PASSAGE:
▽

# A lonely hen.



## lostflight (Aug 18, 2008)

This morning I let my cocks out for their morning exercise and two of them didn't come home. This is extremely odd because they have been flying the area for about a month now and has always trapped quickly. However, today the wind was a little rough and the kit drifted a little from the loft.

Another odd thing is, all this season not A SINGLE EGG and just today I went into the loft and there was an egg. The one of the cock that did not come home with the rest of the group was this laying hen's mate.

So my questions are: will they come back? Is there ANYTHING I can do to increase the chances that they will come back?
Will she sit and raise the babies on her own?
I REALLY don't want to lose these babies they are the FIRST ones this year for me.

IDK what to do. Any help?

I spent all day whistling for them before and after I came home for work. I threw two of their loft mates down three blocks the direction they drifted and those two guys came home empty handed. Not a sign of the lost ones. I am very frustrated and worried. I don't think I will be able to sleep tonight.


----------



## TAWhatley (Mar 6, 2001)

I sure sure hope they will be home tomorrow .. please keep us posted. Sorry that I don't have any advice for you .. perhaps others can assist.

Terry


----------



## bluecheck (Aug 17, 2006)

Sorry, if they haven't made it back by tonight, the odds are about 85% that you won't see them again if they were just "drifting" unless someone reports them. 

No, the hen won't sit and raise the eggs by herself, but if you have another pair that's been together for a bit, even if they haven't laid, you might be able to get them to sit. Pop an egg under the hen in the evening about 5 p.m., then two days later pop in the second egg. There's a good chance the pair will "assume" the other laid and will sit and rear the young.

△

DATA LISTING:
▽

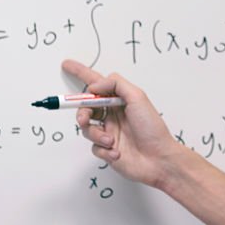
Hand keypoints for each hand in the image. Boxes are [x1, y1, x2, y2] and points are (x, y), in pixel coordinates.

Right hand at [61, 59, 182, 188]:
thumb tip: (94, 86)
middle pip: (87, 107)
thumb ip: (116, 85)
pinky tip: (117, 152)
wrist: (158, 160)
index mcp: (120, 100)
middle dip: (82, 112)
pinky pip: (94, 147)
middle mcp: (113, 114)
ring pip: (87, 128)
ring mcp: (109, 132)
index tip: (66, 64)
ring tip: (110, 140)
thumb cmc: (151, 128)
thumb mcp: (137, 98)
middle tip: (85, 119)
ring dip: (95, 134)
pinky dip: (103, 150)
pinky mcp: (107, 150)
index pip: (97, 84)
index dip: (81, 73)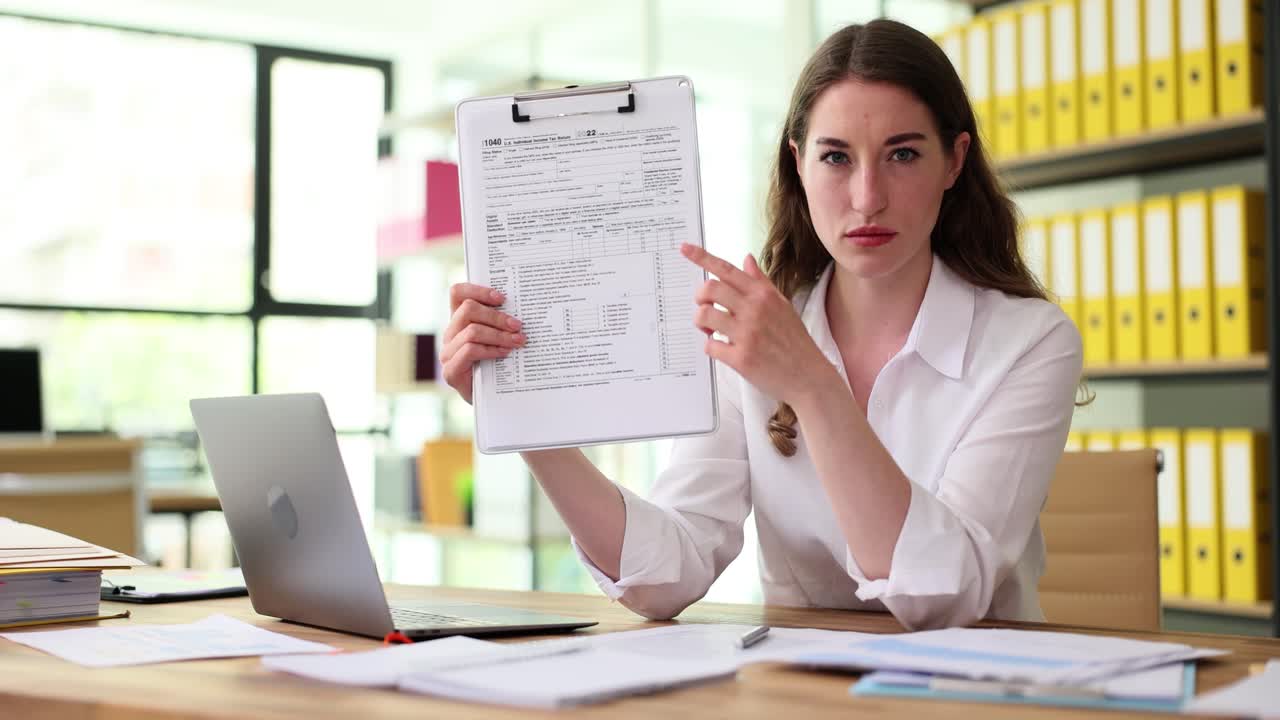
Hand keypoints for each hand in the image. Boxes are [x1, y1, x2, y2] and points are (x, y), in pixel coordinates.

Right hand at [440, 283, 526, 403]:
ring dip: (499, 334)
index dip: (478, 289)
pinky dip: (491, 350)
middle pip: (467, 310)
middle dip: (497, 316)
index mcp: (459, 321)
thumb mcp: (497, 340)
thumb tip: (523, 308)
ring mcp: (448, 353)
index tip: (502, 297)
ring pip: (471, 331)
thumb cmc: (496, 367)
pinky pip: (470, 351)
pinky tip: (505, 353)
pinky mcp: (451, 371)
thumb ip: (500, 324)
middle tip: (518, 325)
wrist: (489, 402)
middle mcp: (450, 334)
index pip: (458, 293)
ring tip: (518, 341)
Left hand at [681, 243, 835, 405]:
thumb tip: (746, 259)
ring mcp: (747, 334)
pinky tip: (723, 349)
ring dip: (701, 323)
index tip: (684, 248)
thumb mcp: (782, 305)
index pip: (727, 270)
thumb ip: (761, 282)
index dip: (702, 257)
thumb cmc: (795, 341)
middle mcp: (755, 310)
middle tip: (706, 308)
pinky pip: (710, 346)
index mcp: (763, 295)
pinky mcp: (741, 358)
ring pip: (704, 316)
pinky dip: (712, 347)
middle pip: (709, 289)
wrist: (809, 376)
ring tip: (712, 330)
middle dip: (700, 298)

△

TASK SET:
(a) Translate this sentence from the pigeon forum thread into Spanish: "However, today the wind was a little rough and the kit drifted a little from the loft."
(b) In the pigeon forum thread, how far away did the poster release two loft mates while searching for the missing birds?
(c) Write the next reply in the forum thread about the lost pigeons and the lone hen.
The listing has no connection to the pigeon forum thread.

ANSWERS TO THIS EXERCISE:
(a) Sin embargo, hoy el viento estaba algo fuerte y la bandada se desvió un poco del palomar.

(b) Three blocks away, in the direction the lost birds drifted.

(c)
----------



## RIDER (Dec 1, 2005)

Give them a couple of days,If they were fed up they will want to fly and explore,one of my breeder cocks got out 1 day and was gone for 3 days but when they get tired and hungry they will come home!!!!!!!!!


----------



## Skyeking (Jan 17, 2003)

lostflight said:


> So my questions are: will they come back? Is there ANYTHING I can do to increase the chances that they will come back?
> Will she sit and raise the babies on her own?
> I REALLY don't want to lose these babies they are the FIRST ones this year for me.


I would not write them off just yet-it's way too early. There is no reason for them not to come back if they have been flying routinely, (unless they met with foul play) If you flew your other birds to root them out, they may not have been in the area. That doesn't mean they won't come back.

Perhaps in the morning you will see them, but continue to do the whistle and other noises they are familiar with, and let your other birds fly.

She may give up the eggs in time, if the male doesn't show up.


----------



## lostflight (Aug 18, 2008)

Well this morning I was up early, and worrying again. Still no sign of them I took the others out to look for them again but nothing. I don't want to send these guys too far because they are only rollers.

I only have one other pair that looks like they are laying and I don't want to get rid of their eggs either because they are my very best pair, my foundation pair. Will it be too much for them to raise 4 babies? I don't want to push them too hard either.

I know they have not gone off with the wild ones because I've seen them ignore these guys like pests.


----------



## lostflight (Aug 18, 2008)

So I called a buddy of mine today and fortunately he said that he has a pair that have just laid their second egg today.

Now here is my plan: I want to let my buddy's pair to foster the first egg. The second egg will have to wait until my stock pair starts laying to get incubated or until I find another pair to sit on it.

There is something though, my buddy only raises homers, will it be okay for a homer pair to foster a roller baby?
Does it sound much better for a pair to raise 3 eggs than 4? How likely are the chances that all 3 will survive to be weaned?

Help is greatly appreciated. I am really in a rush because I'm afraid to lose these babies.


----------



## george simon (Feb 28, 2006)

*Pigeons raising 3or4 babies at one time is out of the question its tuff enough for a pair to raise two young but 4 no way*GEORGE


----------



## TAWhatley (Mar 6, 2001)

lostflight said:


> There is something though, my buddy only raises homers, will it be okay for a homer pair to foster a roller baby?


That would be fine .. go for it!

Terry


----------



## lostflight (Aug 18, 2008)

Great news and Bad news.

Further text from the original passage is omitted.